Several drugs currently are approved to trim visceral and other types of fat, including metformin and orlistat. Exercise also has been shown to reduce visceral fat. But there has been little science comparing those approaches.

So, the researchers, most of them from the University of Texas Southwestern Medical Center in Dallas, rounded up recent relevant drug experiments and similar randomized trials using exercise to fight visceral fat. All of the experiments had to have lasted for at least six months. Then they aggregated results.

Again, as in the other review, drugs and exercise both succeeded for most participants; using either approach, most people lost some visceral fat. But in this review, exercise was slightly superior in that for every pound someone dropped, more of it was visceral fat when they exercised than when they used drugs.

The upshot of the review is that “lifestyle changes such as exercise should be the first step” when people set out to reduce visceral fat, says Dr.
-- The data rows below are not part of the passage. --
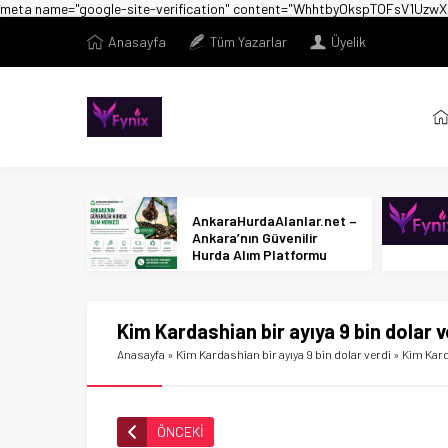
meta name="google-site-verification" content="WhhtbyOkspTOFsV1U
Anasayfa
Tüm Yazarlar
Üyelik
AnkaraHurdaAlanlar.net –
Ankara’nın Güvenilir
Hurda Alım Platformu
Kim Kardashian bir ayıya 9 bin dolar v
Anasayfa
»
Kim Kardashian bir ayıya 9 bin dolar verdi
»
Kim Kard
ÖNCEKİ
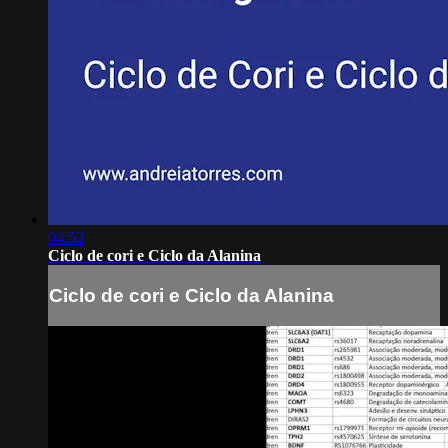
04:53
Ciclo de cori e Ciclo da Alanina
Ciclo de cori e Ciclo da Alanina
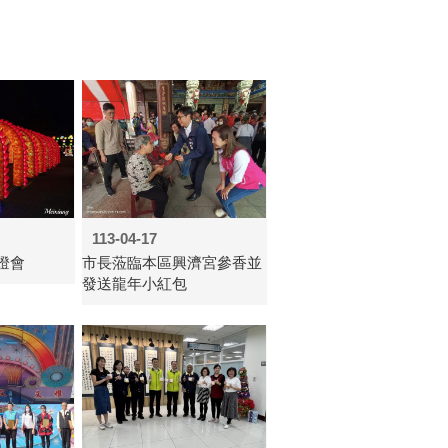
113-04-17
燈會
市長蒞臨本區興濟宮參香並
發送龍年小紅包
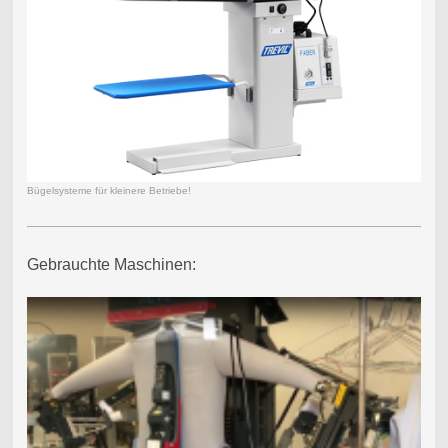
Bügelsysteme für kleinere Betriebe!
Gebrauchte Maschinen:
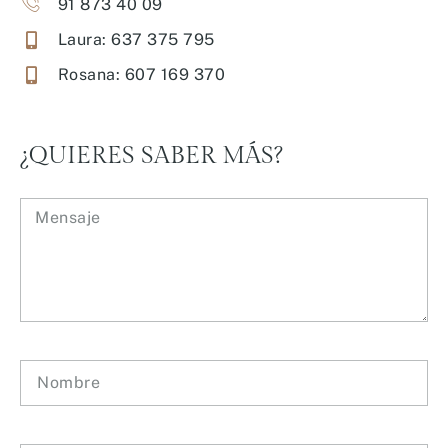
91 873 40 09
Laura: 637 375 795
Rosana: 607 169 370
¿QUIERES SABER MÁS?
Mensaje
Nombre
Correo electrónico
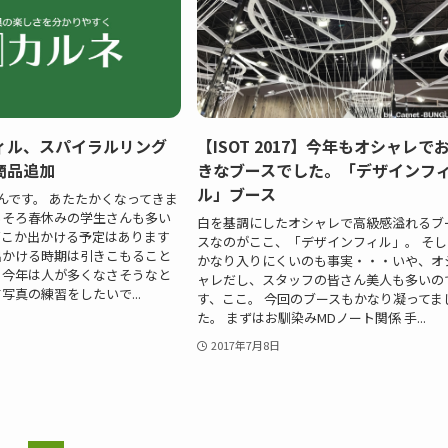
ィル、スパイラルリング
【ISOT 2017】今年もオシャレで
商品追加
きなブースでした。「デザインフ
ル」ブース
んです。 あたたかくなってきま
ろそろ春休みの学生さんも多い
白を基調にしたオシャレで高級感溢れるブ
どこか出かける予定はあります
スなのがここ、「デザインフィル」。 そし
出かける時期は引きこもること
かなり入りにくいのも事実・・・いや、オ
、今年は人が多くなさそうなと
ャレだし、スタッフの皆さん美人も多いの
写真の練習をしたいで...
す、ここ。 今回のブースもかなり凝ってま
た。 まずはお馴染みMDノート関係 手...
2017年7月8日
Ian Neeland, an assistant professor of internal medicine at UT Southwestern Medical Center, who oversaw the new review.

He and his colleagues also found that aerobic exercise trimmed visceral fat more effectively than strength training, although most of the exercise trials were small-scale and had no placebo control.

Taken together, the new reviews indicate that exercise can equal or exceed the effects of drugs on high blood pressure and visceral fat. But they also underscore that clinical exercise science could stand to raise its game and develop greater rigor in testing exercise as medicine.

Long-lasting studies that directly compare different drugs and various types of workouts are needed, Dr. Neeland says, although they will be logistically difficult and expensive.